Do cash transfer programs lower child lobor?

o cash transfer programs - social protection programs that provide income to poor households often on the condition that children in these households attend school - lower child labor? Answering this question is important for a variety of reasons. Child labor is widely prevalent. According to the latest
estimates of the International Labour Organization, about 10% of the children aged 5 to 14 worldwide are engaged in economic activities, often despite national child labor regulation prohibiting their involvement in work. Participation in child labor is often feared to affect children's ability to learn in school, to affect their health both in the short and long-run, and to result in negative externalities. And, while cash transfer programs are currently operated by many countries around the world and many of them target populations with high child labor prevalence rates, in theory their effect on child labor is ambiguous. The latter statement requires a little more explanation. Providing households with additional income will increase their consumption of "normal goods" such as schooling and leisure and thus lower children's participation in work. Moreover, if the additional income is provided conditional on children's school attendance, this will increase the opportunity cost of children's work. However, cash transfer programs may increase household investment in productive activities (e.g. Gertler, Martinez, and Rubio-Codina, 2012; Daidone et al., 2014) and thus raise the returns to children's work. They may boost the local economy (e.g. Angelucci and De Giorgi, 2009) and thus raise the demand for child labor. They may improve children's health and nutrition (e.g. Fiszbein and Schady, 2009) and thus affect their ability to carry out productive activities. And, paradoxically, it is possible that cash transfer programs lower some households' disposable income and thus increase incentives for children in these households to work. The latter happens when cash transfer programs effectively increase school participation, but do not fully compensate for the cost of school attendance (this discussion is related also to De Hoop and Rosati, 2014).

To get a better understanding of the effects of cash transfer programs on child labor,  Furio C. Rosati and I recently carried out a review of the empirical literature entitled Cash Transfers and Child Labor. In this review we synthesize the evidence presented in impact evaluations of cash transfer programs implemented in various countries. Most of the evidence comes from Latin America and the Caribbean, but there is also some evidence from countries in other geographical areas.

Our review shows that both conditional and unconditional cash transfer programs do tend to lower child labor. None of the examined programs increase children's participation in work, while about half of the programs lowers both the probability that children work and the hours they spend in work. Reductions in child labor are particularly pronounced in poor households. Boys appear to reduce especially their participation in economic activities, while girls reduce especially their participation in household chores. There is some evidence that cash transfer programs cushion the effect of economic shocks, such as the departure of a breadwinner from the household, that may push children out of school and into work. The empirical literature also provides a note of caution though, as it shows that the effects of cash transfer programs may not be homogeneous within households. In particular, it is possible that some children increase their participation in work and lower their participation in school to support the school participation of their siblings who participate in the cash transfer scheme.

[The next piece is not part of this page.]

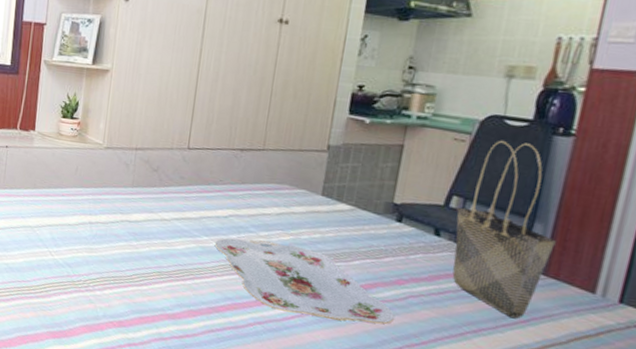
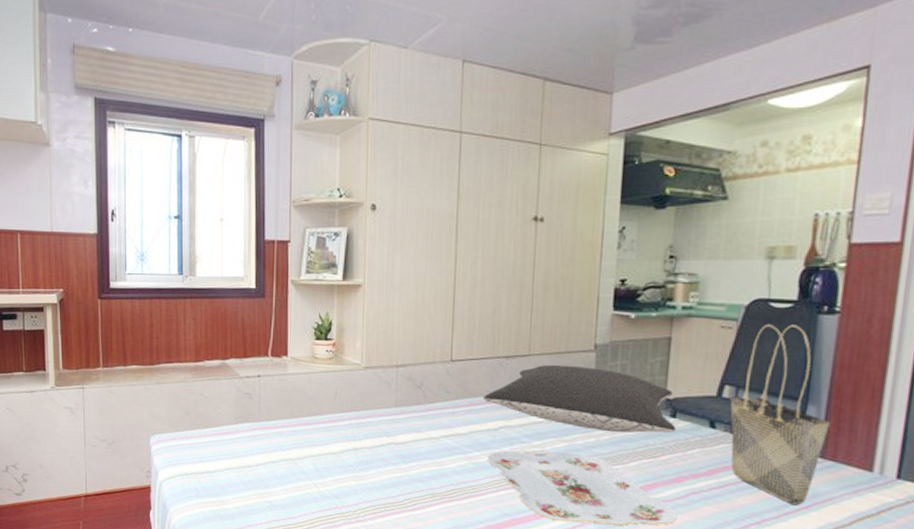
pillow: none [216,160,401,237] -> present [483,364,676,433]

All in all, the empirical evidence is encouraging (this in contrast with recent papers suggesting that interventions that aim to increase households income generating capacity, such as micro-credit schemes, may increase child labor, e.g. Augsburg et al. 2012; Nelson 2011. We therefore conclude that the empirical evidence supports the widespread use and the rapid proliferation of cash transfer programs. That being said, the empirical evidence does not give a solid ground to provide more detailed policy advice. We describe a few particularly pressing issues in our paper and we hope that they will be addressed in future research.

One issue is that, although cash transfer programs tend to reduce child labor on average, there is wide variation in their effects. Our understanding of the causes of this variation is limited. For instance, we know relatively little about how the characteristics of cash transfer programs (e.g. conditions and amounts transferred) affect child labor. Evidence on the role of program characteristics is more abundant for schooling outcomes such as attendance rates and performance in standardized tests. We also do not know whether cash transfer programs are effective at tackling the worst forms of child labor, such as work under hazardous conditions and long working hours. A recent paper (Edmonds and Shreshta, 2013) suggests that they do lower also the worst forms of child labor. However, this paper also points out that the effects of cash transfer programs on child labor tend to last only for the duration of the program and dissipate quickly after the program ends. Finally, we know little about the interaction between cash transfer programs and other interventions. This is an important issue, as cash transfer programs typically form part of a broader set of government policies (such as improvements in the education system).